**Aim of the exercise**: Reproduce the following forum discussion on Objective-C arrays word for word, keeping every character unchanged.

**Study text**:
▼▼▼
In  any case, the NSArray example you gave was what I was looking for, thanks.
As written  before Objective C is a superset of C. And so yes you can hamper around with malloc/free, any other C toolkit like e.g libapr. so  in  fact you can base Objective C classes on some C structures and just wrap them a bit. This  is a very elegant solution and it works really fine

DJ_AM_JuiceboxAuthor Commented:
Hmm one thing though, NSArray claims (in xcode)  that initWithCapacity is not a method! Does iPhone use some subset or different version of NSArray that does not have that method?
Please check the docs from NSArray, I have looked up in the GNUStep documentation. I could not know that you
are talking about Macs implementation. Howerver you can use things like arrayWithObjects or you can use
NSMutableArray, that's also more what you'd expect from C arrays.

There is a function initWithCapacity, which probably is what you are looking for

NSMutableArray *arr = [NSMutableArray initWithCapacity: 200 * 100];

But keep in mind the elements in this array can be whatever there is you could have an Array where you can store cars beside houses, NSStrings, NSNumbers, and whatever you like. So any container in Objective C is a generic container.  I'd suggest strongly not  to mix it all  too wild because one may forgot what one has  store there.

C++ is much more restrictive here and you must use templates for the same generality Objective C provides without extra "work".
▲▲▲
**Extracted information**:
▼▼▼
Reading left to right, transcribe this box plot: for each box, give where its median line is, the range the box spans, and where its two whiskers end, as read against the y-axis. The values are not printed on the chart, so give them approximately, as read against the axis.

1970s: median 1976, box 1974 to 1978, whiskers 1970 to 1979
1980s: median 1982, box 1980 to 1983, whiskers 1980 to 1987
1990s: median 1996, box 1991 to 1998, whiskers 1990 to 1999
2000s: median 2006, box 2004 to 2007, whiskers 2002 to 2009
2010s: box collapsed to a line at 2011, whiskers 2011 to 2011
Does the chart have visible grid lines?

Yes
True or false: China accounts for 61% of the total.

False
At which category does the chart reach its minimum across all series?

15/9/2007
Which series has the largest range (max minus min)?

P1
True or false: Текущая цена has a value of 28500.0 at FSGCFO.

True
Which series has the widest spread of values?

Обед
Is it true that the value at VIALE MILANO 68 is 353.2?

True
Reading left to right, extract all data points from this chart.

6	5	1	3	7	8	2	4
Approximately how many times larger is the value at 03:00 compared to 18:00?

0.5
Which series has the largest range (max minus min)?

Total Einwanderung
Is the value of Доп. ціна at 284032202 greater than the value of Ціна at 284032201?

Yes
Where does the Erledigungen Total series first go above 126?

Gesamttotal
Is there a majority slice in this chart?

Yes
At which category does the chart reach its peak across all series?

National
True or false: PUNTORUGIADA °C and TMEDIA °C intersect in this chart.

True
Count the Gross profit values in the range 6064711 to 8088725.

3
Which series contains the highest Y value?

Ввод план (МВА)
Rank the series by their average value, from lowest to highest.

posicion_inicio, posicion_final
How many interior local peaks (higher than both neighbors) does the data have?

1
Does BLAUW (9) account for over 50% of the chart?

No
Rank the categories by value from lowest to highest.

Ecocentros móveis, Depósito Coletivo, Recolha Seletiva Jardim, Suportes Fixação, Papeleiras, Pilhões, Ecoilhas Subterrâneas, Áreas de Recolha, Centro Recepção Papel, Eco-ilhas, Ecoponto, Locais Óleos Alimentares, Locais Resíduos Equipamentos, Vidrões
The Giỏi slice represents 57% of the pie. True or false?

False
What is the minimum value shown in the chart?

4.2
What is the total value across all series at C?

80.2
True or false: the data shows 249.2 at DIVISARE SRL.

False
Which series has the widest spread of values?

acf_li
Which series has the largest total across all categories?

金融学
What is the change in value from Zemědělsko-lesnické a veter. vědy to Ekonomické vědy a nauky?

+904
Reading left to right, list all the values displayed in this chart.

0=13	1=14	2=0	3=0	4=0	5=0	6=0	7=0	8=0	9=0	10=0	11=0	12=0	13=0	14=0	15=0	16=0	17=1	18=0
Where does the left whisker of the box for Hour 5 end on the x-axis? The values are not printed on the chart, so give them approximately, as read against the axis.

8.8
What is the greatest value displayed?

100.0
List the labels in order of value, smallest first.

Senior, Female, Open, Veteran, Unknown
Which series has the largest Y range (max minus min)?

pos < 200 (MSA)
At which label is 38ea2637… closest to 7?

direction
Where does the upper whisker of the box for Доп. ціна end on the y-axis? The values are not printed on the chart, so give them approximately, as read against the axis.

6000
▲▲▲
**Task response**:
In  any case, the NSArray example you gave was what I was looking for, thanks.
As written  before Objective C is a superset of C. And so yes you can hamper around with malloc/free, any other C toolkit like e.g libapr. so  in  fact you can base Objective C classes on some C structures and just wrap them a bit. This  is a very elegant solution and it works really fine

DJ_AM_JuiceboxAuthor Commented:
Hmm one thing though, NSArray claims (in xcode)  that initWithCapacity is not a method! Does iPhone use some subset or different version of NSArray that does not have that method?
Please check the docs from NSArray, I have looked up in the GNUStep documentation. I could not know that you
are talking about Macs implementation. Howerver you can use things like arrayWithObjects or you can use
NSMutableArray, that's also more what you'd expect from C arrays.

There is a function initWithCapacity, which probably is what you are looking for

NSMutableArray *arr = [NSMutableArray initWithCapacity: 200 * 100];

But keep in mind the elements in this array can be whatever there is you could have an Array where you can store cars beside houses, NSStrings, NSNumbers, and whatever you like. So any container in Objective C is a generic container.  I'd suggest strongly not  to mix it all  too wild because one may forgot what one has  store there.

C++ is much more restrictive here and you must use templates for the same generality Objective C provides without extra "work".